§ **Data items**
◆ ◆ ◆ ◆

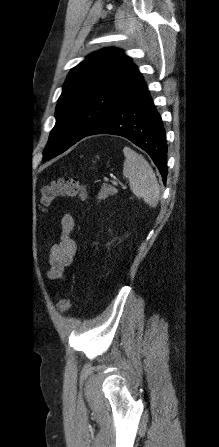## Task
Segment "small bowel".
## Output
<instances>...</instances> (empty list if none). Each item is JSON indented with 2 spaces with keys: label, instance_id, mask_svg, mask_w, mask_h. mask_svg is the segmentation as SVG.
I'll list each match as a JSON object with an SVG mask.
<instances>
[{
  "label": "small bowel",
  "instance_id": "small-bowel-1",
  "mask_svg": "<svg viewBox=\"0 0 219 447\" xmlns=\"http://www.w3.org/2000/svg\"><path fill=\"white\" fill-rule=\"evenodd\" d=\"M74 225V218L71 214H65L62 217L60 241L52 247L48 259L50 265L48 277L52 280L63 278L65 268L72 263L76 254V242L70 235Z\"/></svg>",
  "mask_w": 219,
  "mask_h": 447
}]
</instances>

◆ ◆ ◆ ◆

§ **Stated goal**
Reproduce the lines of every entry above, swapping "2 spaces" for "4 spaces" and keeping everything else unchanged. Leave the pictures out.

§ **The answer**
## Task
Segment "small bowel".
## Output
<instances>...</instances> (empty list if none). Each item is JSON indented with 4 spaces with keys: label, instance_id, mask_svg, mask_w, mask_h. mask_svg is the segmentation as SVG.
I'll list each match as a JSON object with an SVG mask.
<instances>
[{
  "label": "small bowel",
  "instance_id": "small-bowel-1",
  "mask_svg": "<svg viewBox=\"0 0 219 447\" xmlns=\"http://www.w3.org/2000/svg\"><path fill=\"white\" fill-rule=\"evenodd\" d=\"M74 225V218L71 214H65L62 217L60 241L52 247L48 259L50 265L48 277L52 280L63 278L65 268L72 263L76 254V242L70 235Z\"/></svg>",
  "mask_w": 219,
  "mask_h": 447
}]
</instances>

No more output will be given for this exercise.